Accelerating the Pace of Machine Learning - Architecture & Governance Magazine

Machine learning happens a lot like erosion.

Data is hurled at a mathematical model like grains of sand skittering across a rocky landscape. Some of those grains simply sail along with little or no impact. But some of them make their mark: testing, hardening, and ultimately reshaping the landscape according to inherent patterns and fluctuations that emerge over time.

Effective? Yes. Efficient? Not so much.

A Professor of Electrical and Computer Engineering at Lehigh University seeks to bring efficiency to distributed learning techniques emerging as crucial to modern artificial intelligence (AI) and machine learning (ML). In essence, his goal is to hurl far fewer grains of data without degrading the overall impact.

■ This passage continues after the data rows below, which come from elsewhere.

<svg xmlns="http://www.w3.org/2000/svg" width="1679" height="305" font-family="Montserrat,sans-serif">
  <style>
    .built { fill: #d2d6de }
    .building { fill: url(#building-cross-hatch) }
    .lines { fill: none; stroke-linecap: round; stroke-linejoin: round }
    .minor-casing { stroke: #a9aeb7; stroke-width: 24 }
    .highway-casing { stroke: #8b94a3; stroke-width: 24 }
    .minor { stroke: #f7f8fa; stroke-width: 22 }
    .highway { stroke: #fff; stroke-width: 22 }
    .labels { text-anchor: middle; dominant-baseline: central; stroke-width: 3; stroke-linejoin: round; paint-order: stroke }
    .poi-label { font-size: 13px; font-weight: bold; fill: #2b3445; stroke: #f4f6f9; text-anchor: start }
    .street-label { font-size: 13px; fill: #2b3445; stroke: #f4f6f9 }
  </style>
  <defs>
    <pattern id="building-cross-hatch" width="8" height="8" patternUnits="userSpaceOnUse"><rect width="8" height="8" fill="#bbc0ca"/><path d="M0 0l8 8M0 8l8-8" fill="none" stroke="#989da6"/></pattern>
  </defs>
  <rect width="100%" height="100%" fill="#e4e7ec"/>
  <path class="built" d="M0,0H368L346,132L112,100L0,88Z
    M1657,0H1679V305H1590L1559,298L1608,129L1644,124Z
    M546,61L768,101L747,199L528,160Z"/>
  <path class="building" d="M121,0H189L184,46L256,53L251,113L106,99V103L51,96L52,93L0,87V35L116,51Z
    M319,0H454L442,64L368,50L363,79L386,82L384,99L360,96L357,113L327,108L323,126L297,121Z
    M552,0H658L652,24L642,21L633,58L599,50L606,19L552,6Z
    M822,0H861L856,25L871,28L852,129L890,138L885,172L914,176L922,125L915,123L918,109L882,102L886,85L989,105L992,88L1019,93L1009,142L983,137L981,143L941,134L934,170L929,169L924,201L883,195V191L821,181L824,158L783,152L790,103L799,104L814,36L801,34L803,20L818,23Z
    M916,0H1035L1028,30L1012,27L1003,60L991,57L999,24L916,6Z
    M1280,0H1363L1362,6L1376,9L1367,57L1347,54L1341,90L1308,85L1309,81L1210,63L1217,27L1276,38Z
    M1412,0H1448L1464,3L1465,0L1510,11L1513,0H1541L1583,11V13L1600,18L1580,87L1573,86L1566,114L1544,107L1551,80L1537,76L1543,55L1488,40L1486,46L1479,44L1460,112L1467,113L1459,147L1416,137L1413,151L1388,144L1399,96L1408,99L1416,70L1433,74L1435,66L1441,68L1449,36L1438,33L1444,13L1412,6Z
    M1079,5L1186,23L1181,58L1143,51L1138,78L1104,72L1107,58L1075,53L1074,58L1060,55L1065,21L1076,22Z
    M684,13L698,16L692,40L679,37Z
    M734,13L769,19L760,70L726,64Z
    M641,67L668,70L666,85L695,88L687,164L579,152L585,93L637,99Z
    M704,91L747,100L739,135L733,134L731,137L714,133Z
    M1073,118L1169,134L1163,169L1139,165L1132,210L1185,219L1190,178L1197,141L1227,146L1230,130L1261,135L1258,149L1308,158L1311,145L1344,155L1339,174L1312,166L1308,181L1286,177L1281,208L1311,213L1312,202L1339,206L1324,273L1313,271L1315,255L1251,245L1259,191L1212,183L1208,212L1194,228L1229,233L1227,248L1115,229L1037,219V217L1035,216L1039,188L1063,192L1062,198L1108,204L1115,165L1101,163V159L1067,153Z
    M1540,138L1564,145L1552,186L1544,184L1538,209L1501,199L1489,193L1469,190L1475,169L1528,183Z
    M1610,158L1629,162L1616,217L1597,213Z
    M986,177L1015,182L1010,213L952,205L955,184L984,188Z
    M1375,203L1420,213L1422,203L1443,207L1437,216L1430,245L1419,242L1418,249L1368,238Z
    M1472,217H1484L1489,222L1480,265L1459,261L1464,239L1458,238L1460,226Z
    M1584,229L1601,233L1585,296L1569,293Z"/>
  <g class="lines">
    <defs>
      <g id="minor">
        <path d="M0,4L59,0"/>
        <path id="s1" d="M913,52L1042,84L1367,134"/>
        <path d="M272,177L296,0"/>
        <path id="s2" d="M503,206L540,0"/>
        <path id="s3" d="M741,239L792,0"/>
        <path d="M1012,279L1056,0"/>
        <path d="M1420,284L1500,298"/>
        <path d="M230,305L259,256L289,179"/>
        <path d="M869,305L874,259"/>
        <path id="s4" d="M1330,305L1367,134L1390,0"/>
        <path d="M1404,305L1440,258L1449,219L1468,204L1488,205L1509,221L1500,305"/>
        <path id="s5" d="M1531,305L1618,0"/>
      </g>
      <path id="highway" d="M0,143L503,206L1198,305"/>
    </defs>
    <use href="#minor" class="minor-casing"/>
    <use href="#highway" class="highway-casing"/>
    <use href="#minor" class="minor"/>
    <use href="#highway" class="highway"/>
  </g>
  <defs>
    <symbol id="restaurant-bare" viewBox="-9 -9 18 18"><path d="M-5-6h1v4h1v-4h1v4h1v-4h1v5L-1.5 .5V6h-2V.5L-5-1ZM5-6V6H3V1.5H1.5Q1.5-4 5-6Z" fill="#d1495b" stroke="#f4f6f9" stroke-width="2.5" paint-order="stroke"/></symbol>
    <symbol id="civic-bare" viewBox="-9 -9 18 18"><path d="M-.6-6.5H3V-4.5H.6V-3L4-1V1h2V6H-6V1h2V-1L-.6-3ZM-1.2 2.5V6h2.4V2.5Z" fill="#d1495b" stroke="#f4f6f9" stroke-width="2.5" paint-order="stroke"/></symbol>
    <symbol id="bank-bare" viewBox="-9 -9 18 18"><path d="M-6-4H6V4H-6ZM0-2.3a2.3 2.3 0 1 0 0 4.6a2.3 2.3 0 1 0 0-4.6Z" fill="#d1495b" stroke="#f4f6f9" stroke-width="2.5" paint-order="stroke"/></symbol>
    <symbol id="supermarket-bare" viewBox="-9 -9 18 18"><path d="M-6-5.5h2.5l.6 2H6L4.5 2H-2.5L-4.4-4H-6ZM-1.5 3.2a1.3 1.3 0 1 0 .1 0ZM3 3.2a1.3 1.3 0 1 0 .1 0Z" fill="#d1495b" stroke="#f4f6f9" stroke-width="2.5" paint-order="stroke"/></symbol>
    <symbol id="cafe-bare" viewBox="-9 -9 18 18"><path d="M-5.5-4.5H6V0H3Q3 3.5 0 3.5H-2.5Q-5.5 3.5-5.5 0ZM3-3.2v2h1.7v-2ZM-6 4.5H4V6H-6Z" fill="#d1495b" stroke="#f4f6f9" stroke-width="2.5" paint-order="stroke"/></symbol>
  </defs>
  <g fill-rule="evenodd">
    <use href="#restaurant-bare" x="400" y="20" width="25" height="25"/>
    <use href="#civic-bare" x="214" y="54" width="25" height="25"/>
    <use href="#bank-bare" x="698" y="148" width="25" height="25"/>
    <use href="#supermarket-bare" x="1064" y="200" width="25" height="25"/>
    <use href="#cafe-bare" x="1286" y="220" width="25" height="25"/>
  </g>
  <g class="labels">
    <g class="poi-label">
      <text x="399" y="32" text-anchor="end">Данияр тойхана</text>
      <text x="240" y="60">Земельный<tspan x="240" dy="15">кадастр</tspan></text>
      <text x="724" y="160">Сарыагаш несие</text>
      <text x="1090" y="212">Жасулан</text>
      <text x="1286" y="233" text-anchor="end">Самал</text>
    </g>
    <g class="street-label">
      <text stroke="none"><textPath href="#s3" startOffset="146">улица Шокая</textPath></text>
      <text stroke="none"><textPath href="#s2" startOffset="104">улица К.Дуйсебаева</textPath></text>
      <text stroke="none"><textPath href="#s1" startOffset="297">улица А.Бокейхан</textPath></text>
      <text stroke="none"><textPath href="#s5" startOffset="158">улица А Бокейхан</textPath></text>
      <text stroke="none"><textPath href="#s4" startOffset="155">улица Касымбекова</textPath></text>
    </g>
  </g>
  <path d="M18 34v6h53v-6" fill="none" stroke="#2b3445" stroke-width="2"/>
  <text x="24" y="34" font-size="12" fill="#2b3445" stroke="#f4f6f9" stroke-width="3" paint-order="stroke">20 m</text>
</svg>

In the paper “Distributed Learning with Sparsified Gradient Differences,” recently published in a special ML-focused issue of the IEEE Journal of Selected Topics in Signal Processing, Professor Rick Blum and collaborators propose the use of “Gradient Descent method with Sparsification and Error Correction,” or GD-SEC, to improve the communications efficiency of machine learning conducted in a “worker-server” wireless architecture.

“Problems in distributed optimization appear in various scenarios that typically rely on wireless communications,” he writes. “Latency, scalability, and privacy are fundamental challenges.”

“Various distributed optimization algorithms have been developed to solve this problem,” he continues, “and one primary method is to employ classical GD in a worker-server architecture. In this environment, the central server updates the model’s parameters after aggregating data received from all workers, and then broadcasts the updated parameters back to the workers. But the overall performance is limited by the fact that each worker must transmit all of its data all of the time. When training a deep neural network, this can be on the order of 200 MB from each worker device at each iteration. This communication step can easily become a significant bottleneck on overall performance, especially in federated learning and edge AI systems.”

Through the use of GD-SEC, Blum explains, communication requirements are significantly reduced. The technique employs a data compression approach where each worker sets small magnitude gradient components to zero — the signal-processing equivalent of not sweating the small stuff. The worker then only transmits to the server the remaining non-zero components. In other words, meaningful, usable data are the only packets launched at the model.

“Current methods create a situation where each worker has expensive computational cost; GD-SEC is relatively cheap where only one GD step is needed at each round,” writes Blum.